Carpenter reportedly started dieting while still in high school. Under the doctor’s advice, she began the Stillman diet, sticking to only lean foods and drinking eight glasses of water a day. Despite losing weight, Carpenter saw photos of herself while performing that she believed made her look “heavy.”

A new diet and a failed trainer later, Carpenter opted to continue her weight loss on her own, relying on counting calories and skipping meals. While using these methods, fans started to write to the outfit, asking if the singer was sick. She denied any claims of an eating disorder and instead told the media she was just “pooped.”

Reportedly, Carpenter’s insecurities only grew as she solidified into one of the biggest pop stars of her era.

By mid-1975, The Carpenters were forced to cancel tours of Japan and Europe after Karen collapsed on stage during a show in Las Vegas. Her weight had plummeted to only 90 lbs. Those around her thought some time spent in a hospital would turn things around for the “Close to You” singer. The next seven years were a repeating cycle of dramatic weight loss, collapse, and then hospitalization.

Anorexia Nervosa

While the reality of her condition had stayed relatively under the radar, on February 4, 1983, Carpenter suffered from a deadly heart attack at her parent’s home in Downey, California. Her sudden heart failure was brought on by the physiological stresses placed on her system by the disease whose name soon entered the public consciousness: anorexia nervosa.

Paramedics said her heart was beating once every 10 seconds before she died at Downey Community Hospital a few hours later at 9:15 am. An autopsy ruled out drugs or a medication overdose, describing her death as “emetine cardiotoxicity due to or as a consequence of anorexia nervosa.”

A coroner blamed a repeated use of ipecac syrup, an over-the-counter emetic used to induce vomiting.
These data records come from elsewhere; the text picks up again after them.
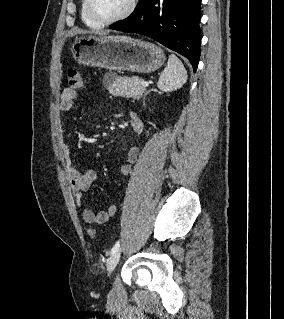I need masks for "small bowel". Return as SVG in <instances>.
<instances>
[{"mask_svg": "<svg viewBox=\"0 0 284 319\" xmlns=\"http://www.w3.org/2000/svg\"><path fill=\"white\" fill-rule=\"evenodd\" d=\"M77 97L76 91L72 88H66L62 92L58 108L61 111H68L72 108L74 101ZM131 127L135 133H141L144 130V124L136 113L131 114ZM150 128L145 129L146 136L150 135ZM66 135H69L66 132ZM139 148L132 147L128 151V162L123 164L120 168V174L123 178H128L132 172V165L136 162L139 155ZM67 175L74 192L76 205L82 208V218L88 224H103L116 214L117 208L115 205H110L107 209L94 212L91 209L83 207L84 193L89 190L92 183L96 179V173L92 169H87L80 172L70 161L67 159Z\"/></svg>", "mask_w": 284, "mask_h": 319, "instance_id": "obj_1", "label": "small bowel"}]
</instances>
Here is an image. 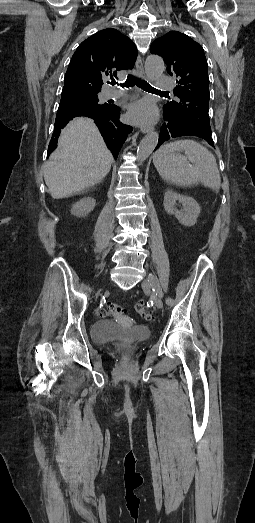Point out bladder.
<instances>
[{
    "instance_id": "bladder-1",
    "label": "bladder",
    "mask_w": 255,
    "mask_h": 523,
    "mask_svg": "<svg viewBox=\"0 0 255 523\" xmlns=\"http://www.w3.org/2000/svg\"><path fill=\"white\" fill-rule=\"evenodd\" d=\"M92 327V338L100 343H107L117 338L126 341H134L139 338L146 340L151 336V330L148 327L130 328L108 320L93 322Z\"/></svg>"
}]
</instances>
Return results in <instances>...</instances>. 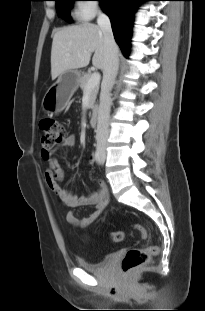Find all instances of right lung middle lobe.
Here are the masks:
<instances>
[{
  "mask_svg": "<svg viewBox=\"0 0 205 311\" xmlns=\"http://www.w3.org/2000/svg\"><path fill=\"white\" fill-rule=\"evenodd\" d=\"M54 1H56V9L58 16L65 19L68 22H71L69 12L73 6V2L77 0H54Z\"/></svg>",
  "mask_w": 205,
  "mask_h": 311,
  "instance_id": "right-lung-middle-lobe-1",
  "label": "right lung middle lobe"
}]
</instances>
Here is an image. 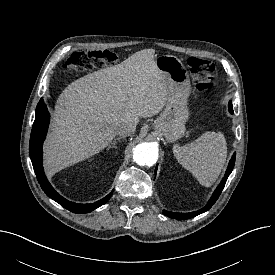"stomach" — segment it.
Segmentation results:
<instances>
[{"label": "stomach", "mask_w": 275, "mask_h": 275, "mask_svg": "<svg viewBox=\"0 0 275 275\" xmlns=\"http://www.w3.org/2000/svg\"><path fill=\"white\" fill-rule=\"evenodd\" d=\"M155 62L165 76L169 95L154 128L168 141H175L184 135L185 124L189 117L187 107L191 91L189 75L181 60L176 56L160 55Z\"/></svg>", "instance_id": "obj_1"}]
</instances>
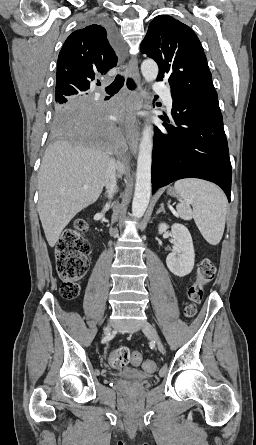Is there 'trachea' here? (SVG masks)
<instances>
[{
	"label": "trachea",
	"instance_id": "obj_1",
	"mask_svg": "<svg viewBox=\"0 0 256 445\" xmlns=\"http://www.w3.org/2000/svg\"><path fill=\"white\" fill-rule=\"evenodd\" d=\"M123 84H124V77L121 75H117L115 80L109 86L106 87V92L108 94L113 95L122 88ZM127 86L131 90L136 88V85L131 78L127 79Z\"/></svg>",
	"mask_w": 256,
	"mask_h": 445
}]
</instances>
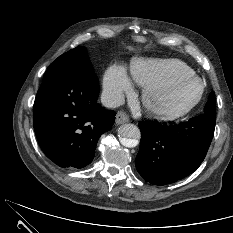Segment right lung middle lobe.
I'll use <instances>...</instances> for the list:
<instances>
[{
	"instance_id": "obj_1",
	"label": "right lung middle lobe",
	"mask_w": 233,
	"mask_h": 233,
	"mask_svg": "<svg viewBox=\"0 0 233 233\" xmlns=\"http://www.w3.org/2000/svg\"><path fill=\"white\" fill-rule=\"evenodd\" d=\"M87 52L84 47H76L64 53L58 57L48 69L53 68H67V69H79V68H91Z\"/></svg>"
}]
</instances>
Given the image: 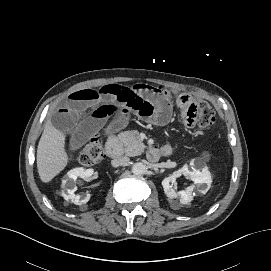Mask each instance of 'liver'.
I'll list each match as a JSON object with an SVG mask.
<instances>
[{
	"label": "liver",
	"instance_id": "6515ba94",
	"mask_svg": "<svg viewBox=\"0 0 271 271\" xmlns=\"http://www.w3.org/2000/svg\"><path fill=\"white\" fill-rule=\"evenodd\" d=\"M68 163L65 135L56 129L49 118L37 149V168L42 182L51 181Z\"/></svg>",
	"mask_w": 271,
	"mask_h": 271
}]
</instances>
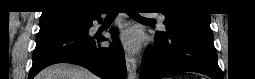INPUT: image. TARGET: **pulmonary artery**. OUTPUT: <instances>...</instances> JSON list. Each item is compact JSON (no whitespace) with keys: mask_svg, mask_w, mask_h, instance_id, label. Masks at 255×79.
Returning a JSON list of instances; mask_svg holds the SVG:
<instances>
[{"mask_svg":"<svg viewBox=\"0 0 255 79\" xmlns=\"http://www.w3.org/2000/svg\"><path fill=\"white\" fill-rule=\"evenodd\" d=\"M159 19H160L161 24H162V26H163V23H162V22H163V20H164V16H160Z\"/></svg>","mask_w":255,"mask_h":79,"instance_id":"obj_1","label":"pulmonary artery"}]
</instances>
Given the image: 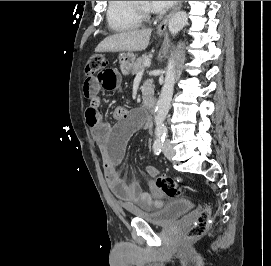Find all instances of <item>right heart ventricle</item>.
<instances>
[{
  "instance_id": "obj_1",
  "label": "right heart ventricle",
  "mask_w": 271,
  "mask_h": 266,
  "mask_svg": "<svg viewBox=\"0 0 271 266\" xmlns=\"http://www.w3.org/2000/svg\"><path fill=\"white\" fill-rule=\"evenodd\" d=\"M106 17L109 27L117 32L135 30L143 22L132 10L130 1H109Z\"/></svg>"
}]
</instances>
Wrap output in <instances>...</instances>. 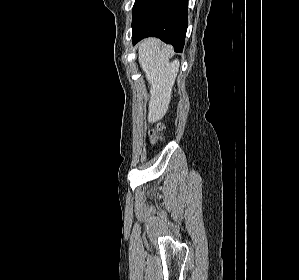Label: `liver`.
I'll list each match as a JSON object with an SVG mask.
<instances>
[{"label": "liver", "instance_id": "1", "mask_svg": "<svg viewBox=\"0 0 299 280\" xmlns=\"http://www.w3.org/2000/svg\"><path fill=\"white\" fill-rule=\"evenodd\" d=\"M172 47L156 38L143 40L138 47V59L150 87L149 123H154L167 113L172 88L179 71V61L169 62Z\"/></svg>", "mask_w": 299, "mask_h": 280}]
</instances>
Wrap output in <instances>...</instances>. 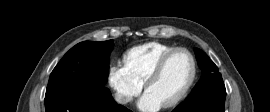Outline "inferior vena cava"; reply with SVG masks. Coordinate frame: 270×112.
<instances>
[{
    "label": "inferior vena cava",
    "instance_id": "602c4592",
    "mask_svg": "<svg viewBox=\"0 0 270 112\" xmlns=\"http://www.w3.org/2000/svg\"><path fill=\"white\" fill-rule=\"evenodd\" d=\"M130 97L128 96H124V95H121V94H116L115 95V101L120 103V104H126L130 101Z\"/></svg>",
    "mask_w": 270,
    "mask_h": 112
}]
</instances>
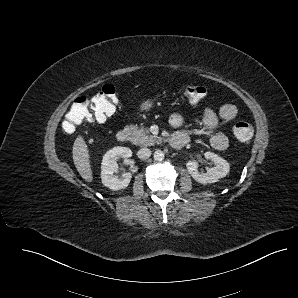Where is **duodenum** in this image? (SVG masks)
<instances>
[{
  "label": "duodenum",
  "instance_id": "obj_1",
  "mask_svg": "<svg viewBox=\"0 0 298 298\" xmlns=\"http://www.w3.org/2000/svg\"><path fill=\"white\" fill-rule=\"evenodd\" d=\"M131 139V132L129 129L124 128L118 131L117 140L121 143H128ZM189 142V137L185 134H175L170 138V145L175 149L185 147Z\"/></svg>",
  "mask_w": 298,
  "mask_h": 298
}]
</instances>
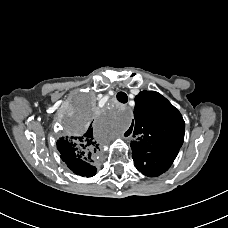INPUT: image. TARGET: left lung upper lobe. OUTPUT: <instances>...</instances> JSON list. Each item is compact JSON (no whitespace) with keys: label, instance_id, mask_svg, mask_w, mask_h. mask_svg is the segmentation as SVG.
Segmentation results:
<instances>
[{"label":"left lung upper lobe","instance_id":"1","mask_svg":"<svg viewBox=\"0 0 228 228\" xmlns=\"http://www.w3.org/2000/svg\"><path fill=\"white\" fill-rule=\"evenodd\" d=\"M185 122L180 112L160 93L142 91L135 97L134 120L128 130L136 139L132 156L174 160L184 141Z\"/></svg>","mask_w":228,"mask_h":228}]
</instances>
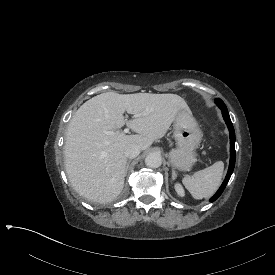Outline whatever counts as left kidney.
Listing matches in <instances>:
<instances>
[{
	"instance_id": "1",
	"label": "left kidney",
	"mask_w": 275,
	"mask_h": 275,
	"mask_svg": "<svg viewBox=\"0 0 275 275\" xmlns=\"http://www.w3.org/2000/svg\"><path fill=\"white\" fill-rule=\"evenodd\" d=\"M174 190L179 197L186 196L185 188L183 187L181 182H179V181L174 182Z\"/></svg>"
}]
</instances>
Carpenter’s death raised awareness of eating disorders in a way that had seldom been discussed before. From a generation of women who saw Twiggy as an icon of the ideal body shape, Carpenter’s death proved it was, in fact, possible to be too thin.

After her death, a number of public figures shared their own struggles with anorexia and bulimia, most notably Princess Diana. While a group of doctors and therapists, who specialized in eating disorders, urged the FDA to ban the over-the-counter sale of the vomit-inducing drug ipecac.


Many fellow pop stars have heralded Carpenter as a pioneer of the genre. The likes of Chrissie Hynde, Madonna, Sheryl Crow, Dolores O’Riordan of the Cranberries, and Sonic Youth’s Kim Althea Gordon have all noted her influence.

A 1994 tribute album featured a host of popular artists taking on the duo’s greatest hits. The Cranberries brought their shoe-gaze rock to “(They Long To Be) Close To You” while Sheryl Crow strummed through a rendition of “Solitaire.”